Lines with "down": report how many there are in the listing below, giving the number and nothing else.

• _Extracted information_
☆ ☆ ☆ ☆ ☆ ☆ ☆
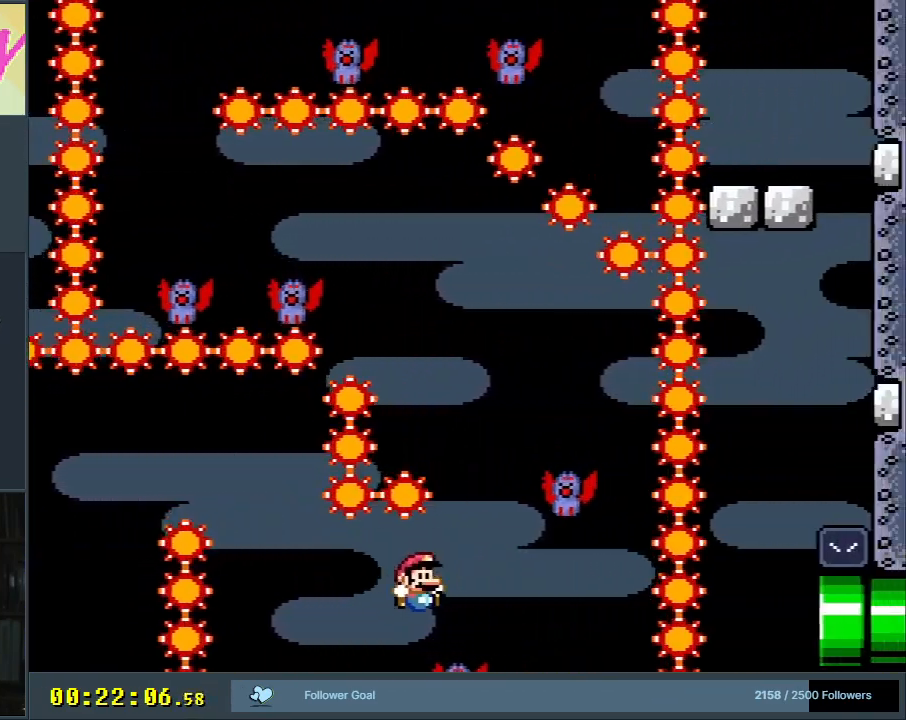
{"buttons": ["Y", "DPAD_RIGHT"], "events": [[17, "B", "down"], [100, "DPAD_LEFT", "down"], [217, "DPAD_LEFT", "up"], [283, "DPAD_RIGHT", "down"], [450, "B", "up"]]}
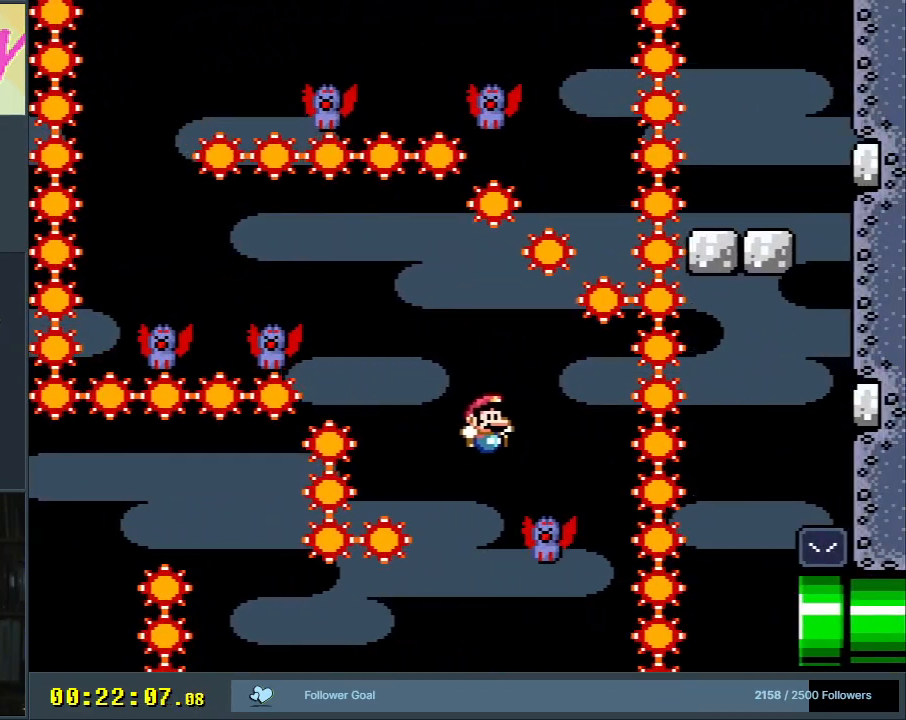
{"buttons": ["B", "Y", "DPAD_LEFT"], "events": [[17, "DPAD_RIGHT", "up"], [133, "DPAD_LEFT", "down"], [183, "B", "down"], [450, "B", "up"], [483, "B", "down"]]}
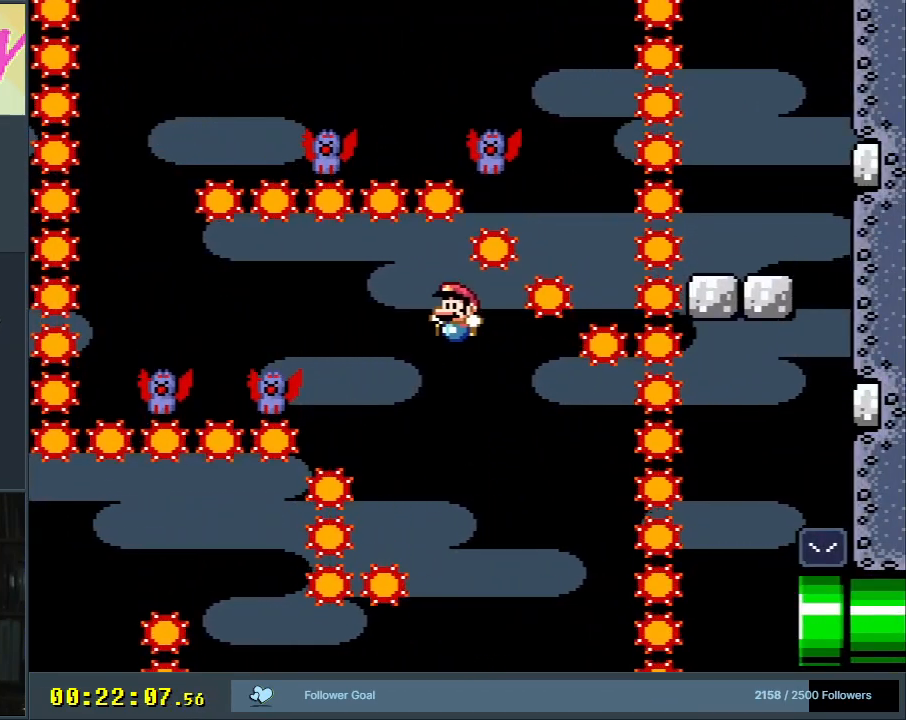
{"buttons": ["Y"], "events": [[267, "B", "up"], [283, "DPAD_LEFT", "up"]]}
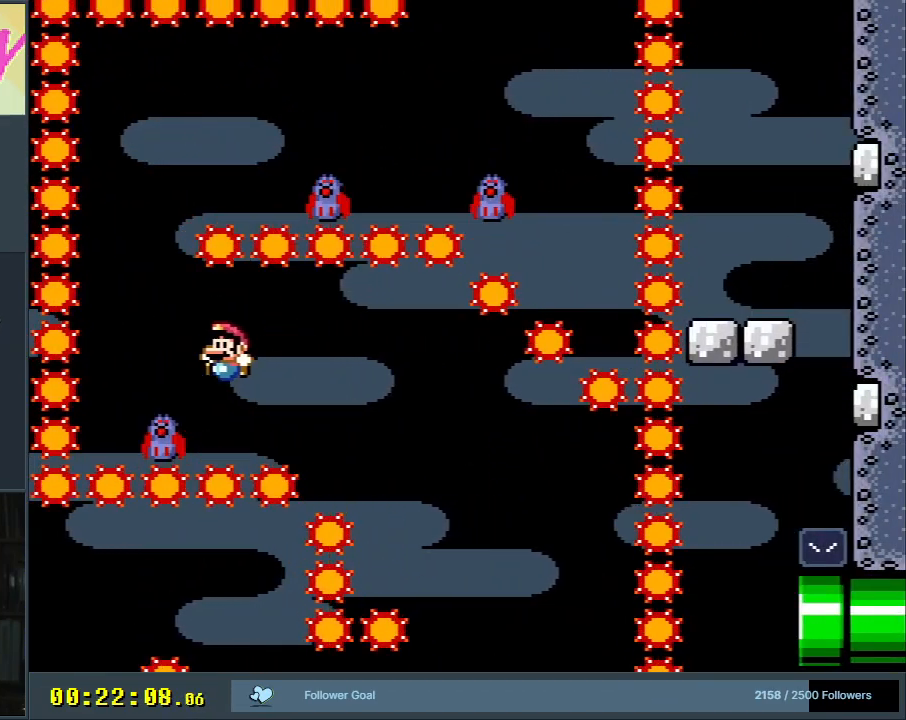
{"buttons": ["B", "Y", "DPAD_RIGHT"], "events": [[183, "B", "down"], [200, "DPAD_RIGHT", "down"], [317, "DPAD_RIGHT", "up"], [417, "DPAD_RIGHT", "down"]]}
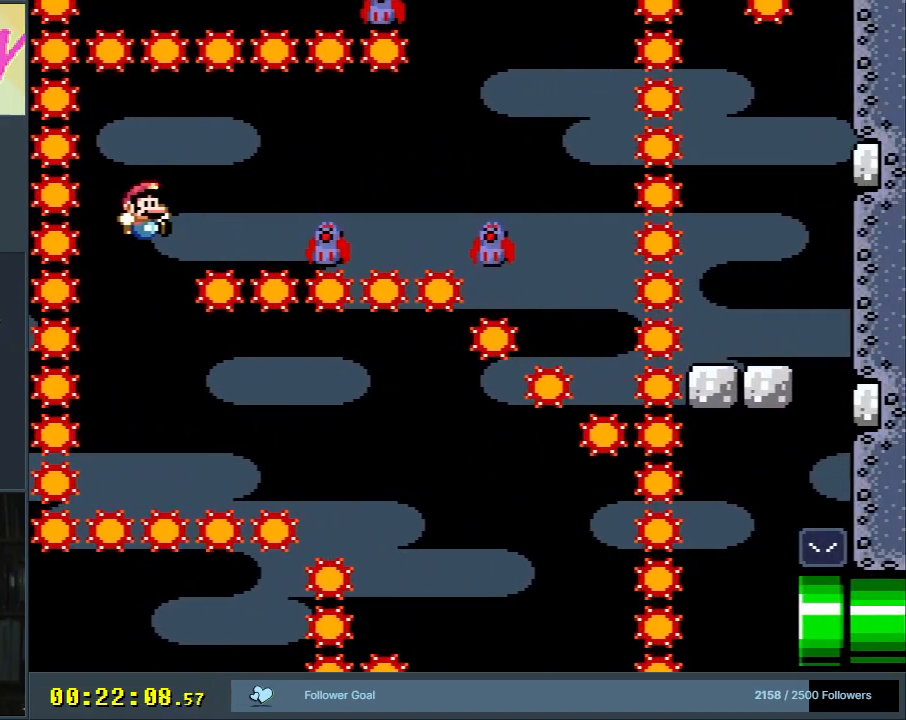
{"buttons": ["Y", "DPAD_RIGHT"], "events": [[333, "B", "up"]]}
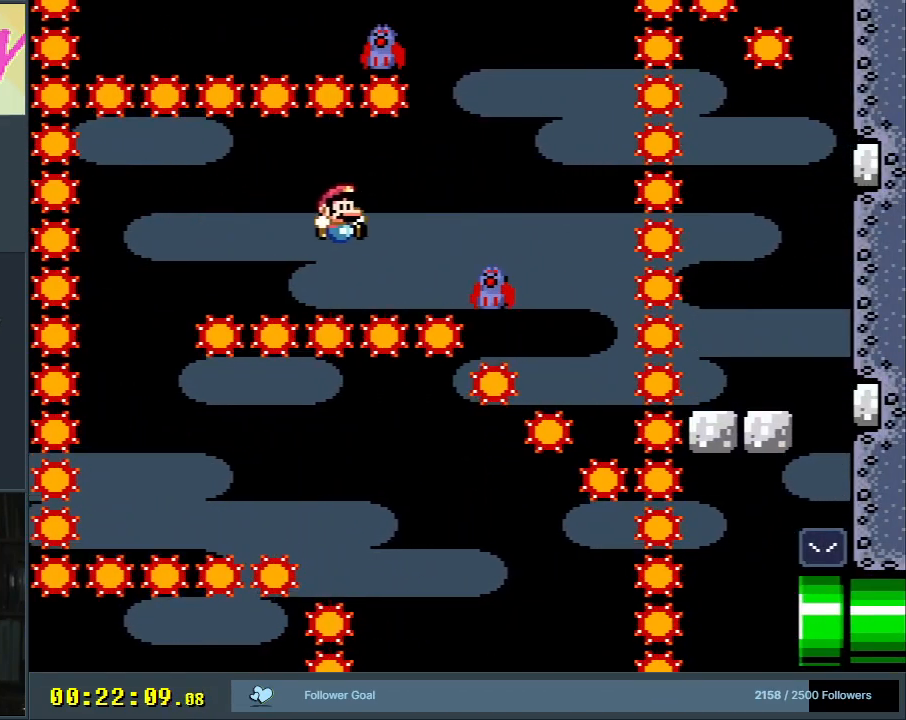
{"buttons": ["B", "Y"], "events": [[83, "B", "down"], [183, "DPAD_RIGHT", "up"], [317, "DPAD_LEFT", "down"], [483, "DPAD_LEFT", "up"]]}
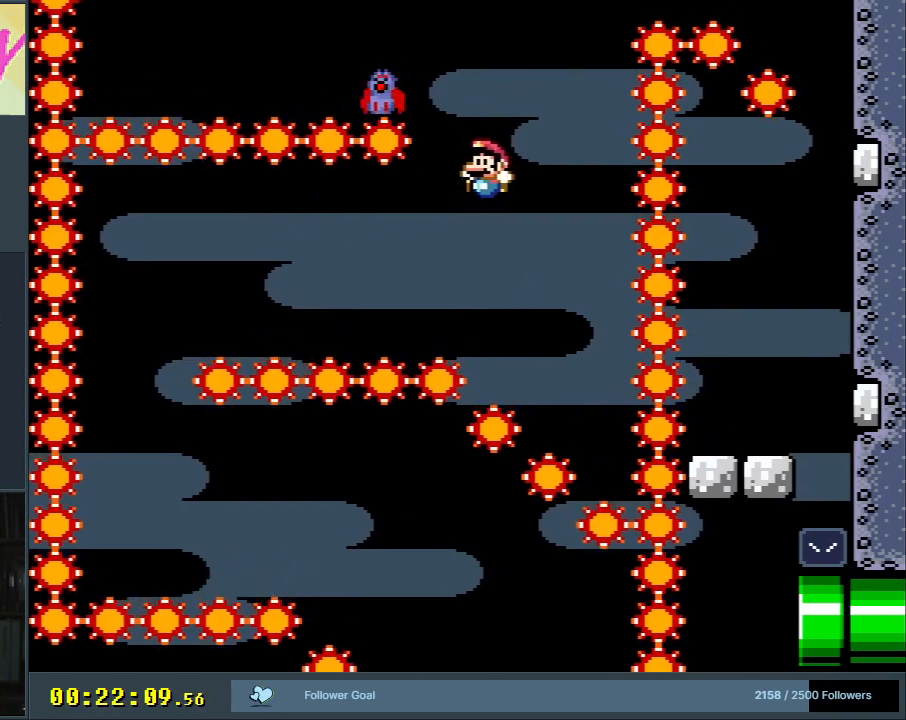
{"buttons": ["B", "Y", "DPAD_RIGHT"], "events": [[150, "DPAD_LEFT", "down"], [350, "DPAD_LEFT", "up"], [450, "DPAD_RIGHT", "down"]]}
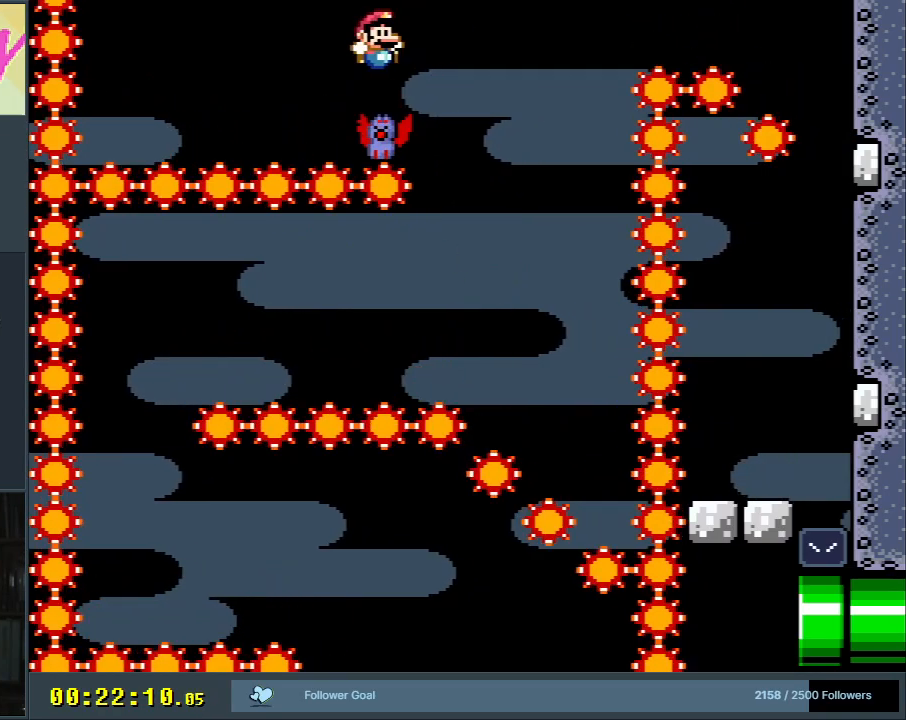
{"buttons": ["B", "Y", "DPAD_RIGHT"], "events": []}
☆ ☆ ☆ ☆ ☆ ☆ ☆
• _Your response_
5